We weighed 15 grams of dried lavender flowers and put them into the round-bottom flask shown in the picture. After that we measured 100 mls of water and poured it into the flask. In the meantime my friend ‘built’ a set to perform water vapor distillation process. In laboratory conditions this process is the best and most ‘efficient’ way to obtain essential oils from any dried vegetal material. When our set was ready to start we had to wait for the water to start boiling. I’ll tell you more about the process.
Water vapor distillation process is a process to extract essential oils from natural substances like flowers, needles, peel. How does it work? The heart of a set is a kettle with boiling water. Once water starts to boil you can start the process. You connect the kettle with a special distillation joint which is put into the flask with water and your material, lavender in this case.
Water vapor starts to create bubbles in the water and it warms up the content of the flask. The hotter it gets the more intensive the process. Inside the flask water vapor slowly saturates with fragrant, volatile compounds from a substance you’re distilling. This is the condition a compounds needs to meet for this process to be effective – it has to be volatile in temperature of 100*C, boiling water. In other case it’s not gonna work. Sorry.
fragrant compound saturated vapor flows up inside the flask and it goes into the “knee-like” part of the water distillation joint. Here the vapor cools down, water cooler (that slope glass pipe) helps the vapor to condense into drops of water. Once a drop is big and heavy enough it slides down the slope inside a water cooler and lands in the Erlenmayer flask, a receptacle. At this point what you get is a scented water, not an essence yet. Water vapor distillation process requires a lot of patience. It takes few hours to collect 250 mls of water distillate. Then you can make another steps.
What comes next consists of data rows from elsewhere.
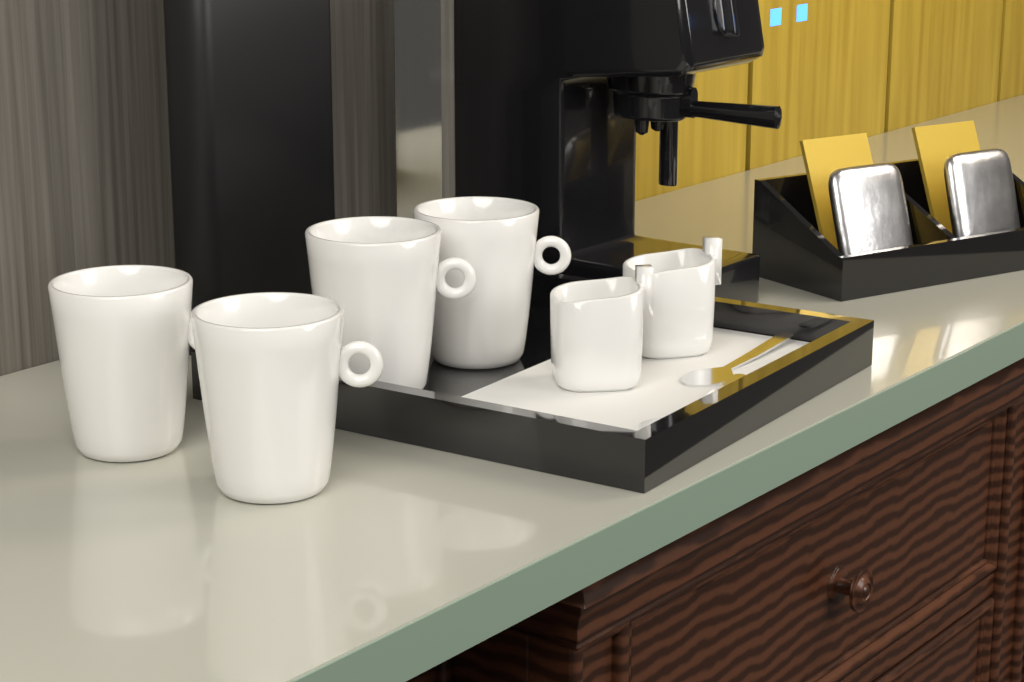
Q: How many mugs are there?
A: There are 4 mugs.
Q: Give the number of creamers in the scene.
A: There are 2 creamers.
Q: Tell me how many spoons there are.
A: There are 2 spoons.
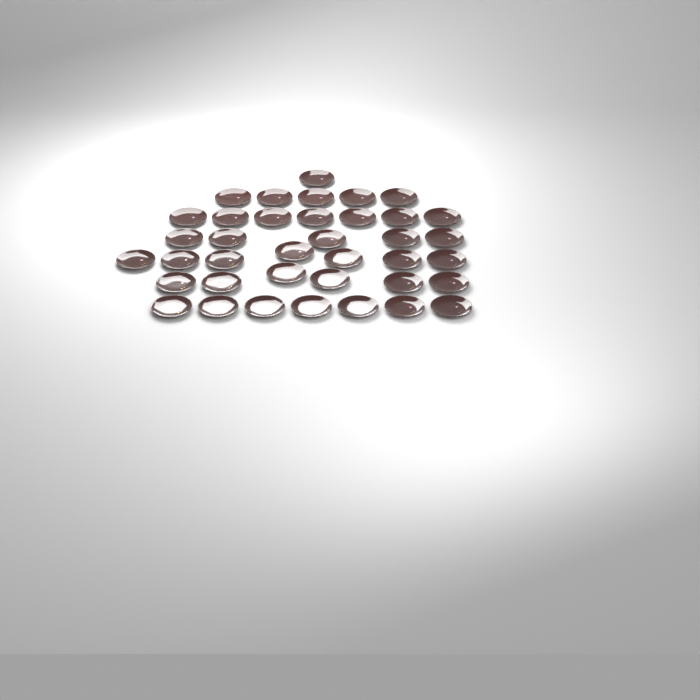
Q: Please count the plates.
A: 38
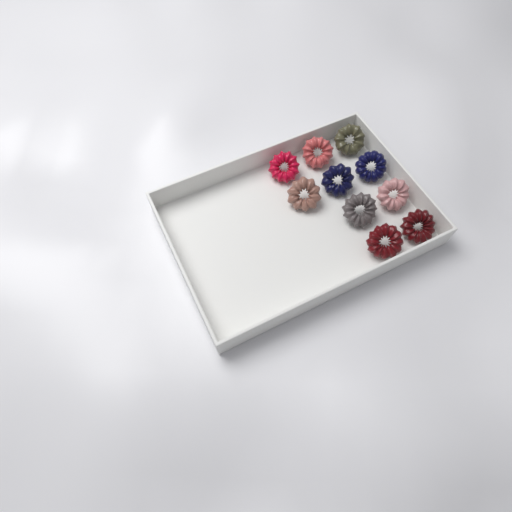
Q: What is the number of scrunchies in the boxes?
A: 10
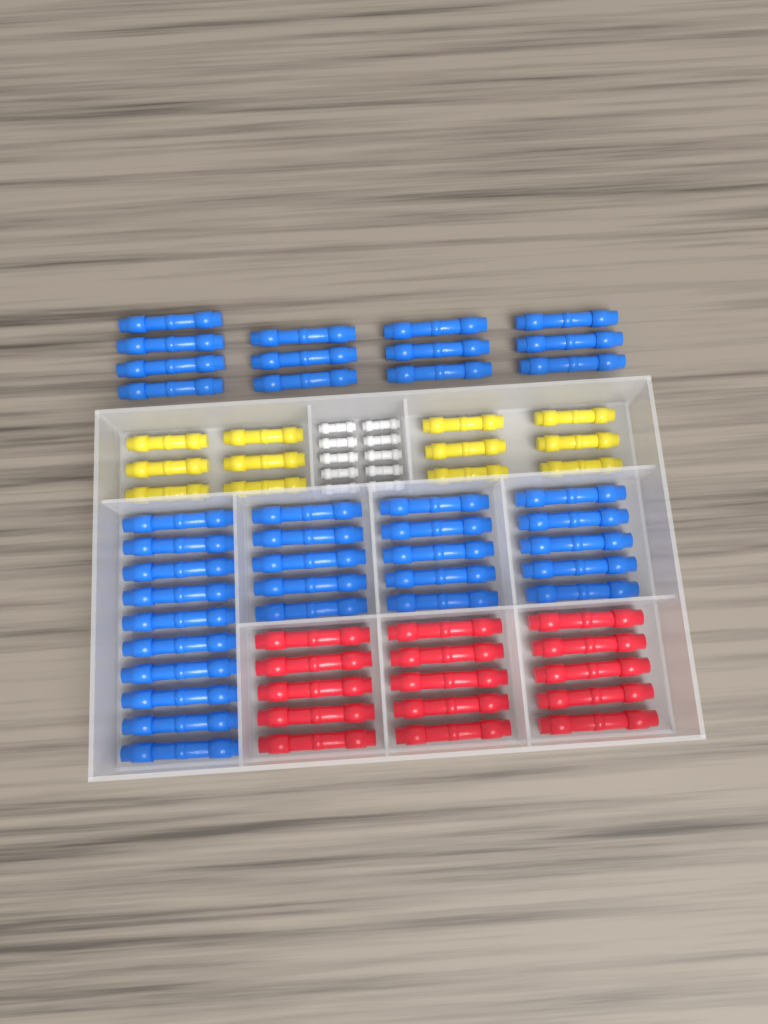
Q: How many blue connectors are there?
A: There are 38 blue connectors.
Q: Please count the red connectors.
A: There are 15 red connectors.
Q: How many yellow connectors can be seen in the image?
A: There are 12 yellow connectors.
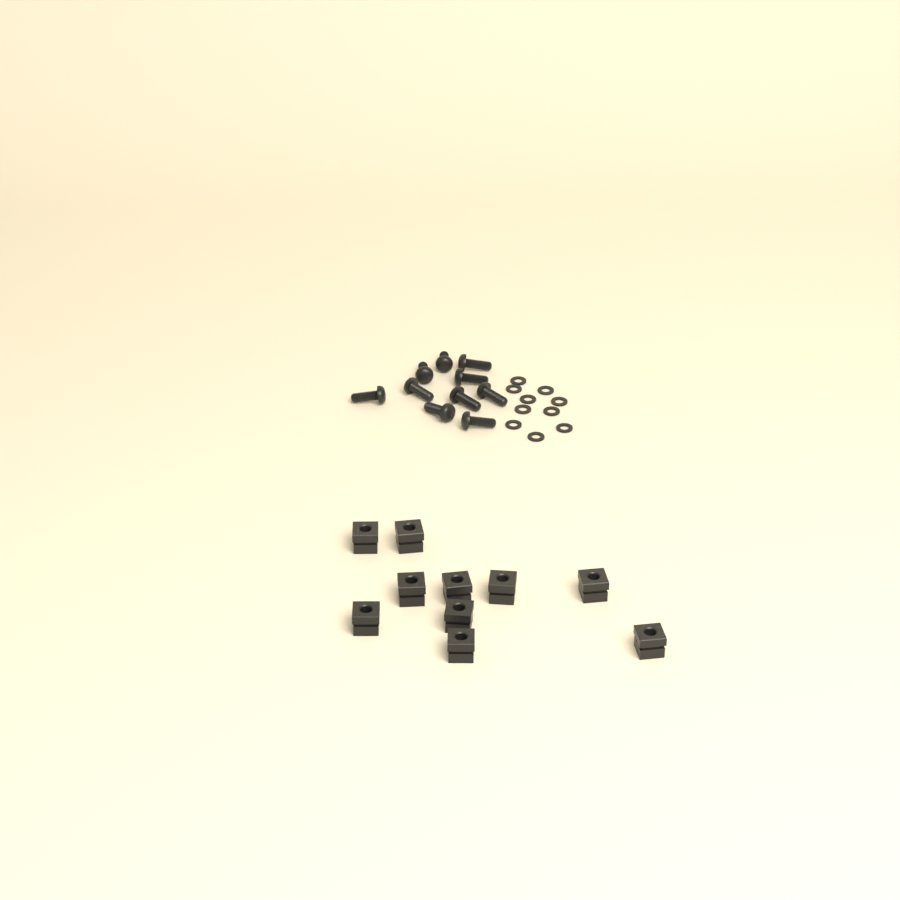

Now that you have a water distillate of your favourite flower, citrus fruit or spice it is time to perform some extraction. What’s the deal? All fragrant compounds are organic chemicals which dissolve better in organic solvents. So I put that 250 mls of lavender water into a separator and added 50 mls of methylene chloride. Organic and inorganic don’t mix, they make two phases (like water and oil). You shake the set for a while, wait for these two phases to separate completely and then you pour out the organic phase into the beaker. You repeat this process several times (we had to collect 300 mls of methylene chloride lavender extract) We’re almost there!
The last step is to evaporate as much of organic solvent as possible. Rotary evaporator comes in handy here. You just connect a round-bottom flask with it and wait for the solvent to slowly evaporate. When the entire solvent ‘flies away’ you get what you wanted – the essential oil of lavender (or something else). It’s amount is very… ehm… big. From 15 grams of lavender flowers we got a whopping 0,178 gram of essential oil – that’s 1,19% of efficiency. And that’s A LOT! Plants etc contain essential oils in a very small amount, from just a part of a per-cent to 2 or 3 percent, usually not more. Now you can imagine how much lavender I would have to use to obtain just 10 grams. This explains why natural essential oils are so expensive.
Few olfactory words. When I smelled the essential oil I obtained during that lab classes it wasn’t really great. The smell was quite rough, a little bit harsh green and herbal with the tiniest smell of lavender flowers. It didn’t remind me of lavender I smell in perfume. Still I’m happy I made it! It was fun to do something that closely connects with my passion. Hope you enjoyed the post.